Copy every line of text in the data below word for word, leaving out the pictures.

━━━ Record excerpts

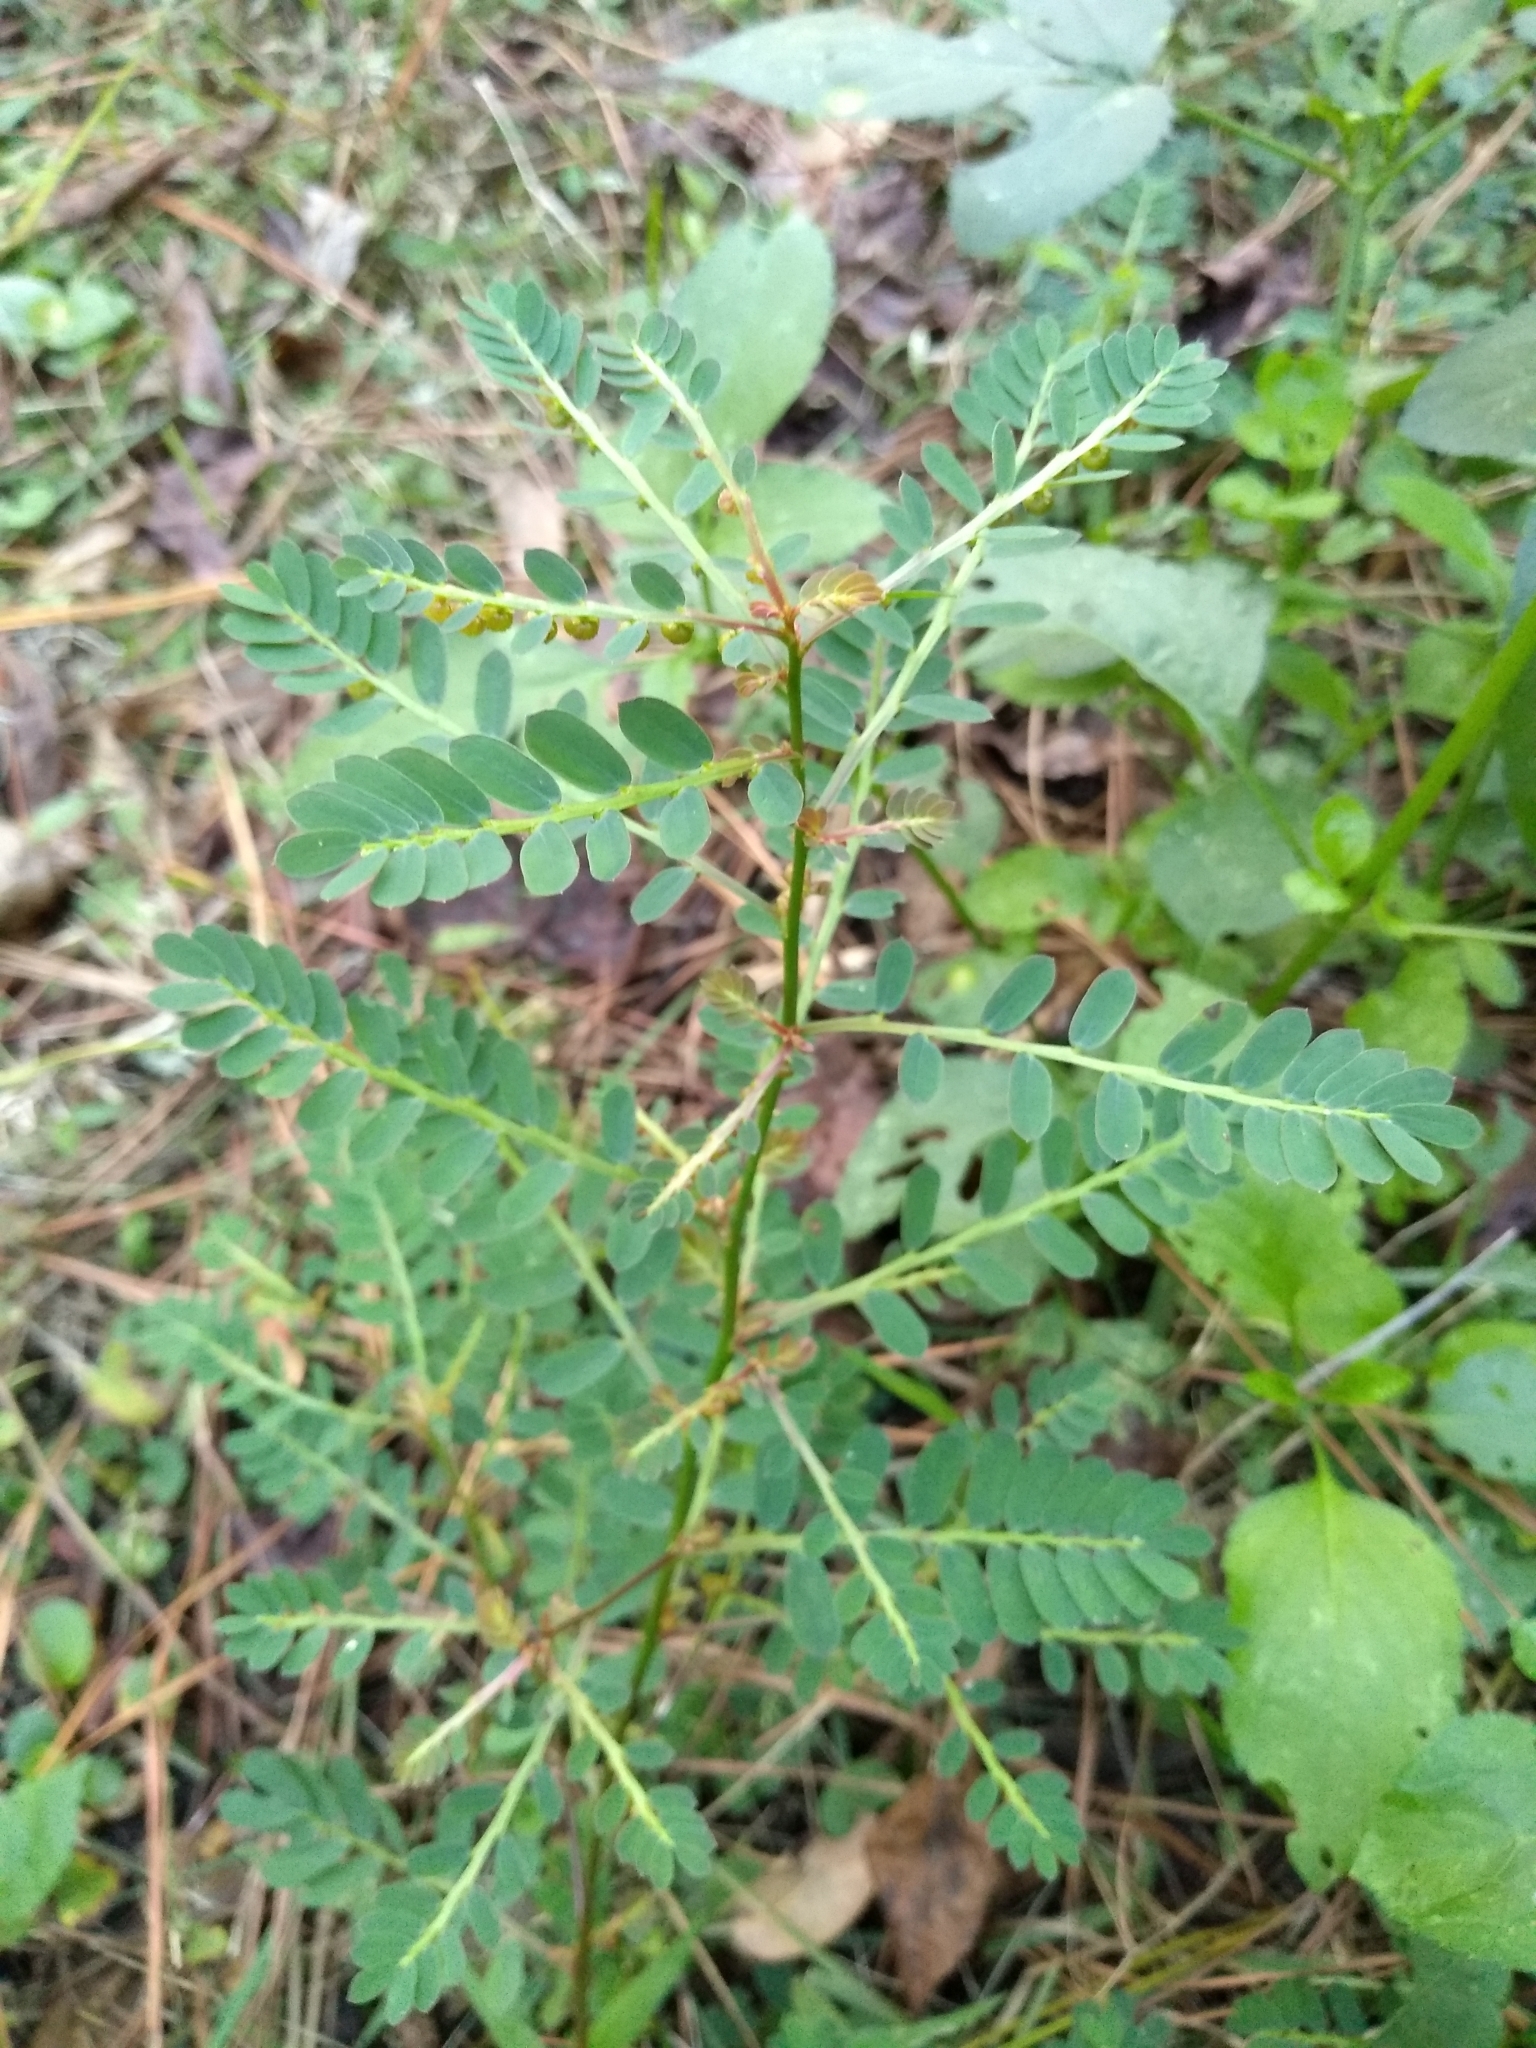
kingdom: Plantae
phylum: Tracheophyta
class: Magnoliopsida
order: Malpighiales
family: Phyllanthaceae
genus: Phyllanthus
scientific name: Phyllanthus urinaria
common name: Chamber bitter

━━━━━━

Correct answer>
kingdom: Plantae
phylum: Tracheophyta
class: Magnoliopsida
order: Malpighiales
family: Phyllanthaceae
genus: Phyllanthus
scientific name: Phyllanthus urinaria
common name: Chamber bitter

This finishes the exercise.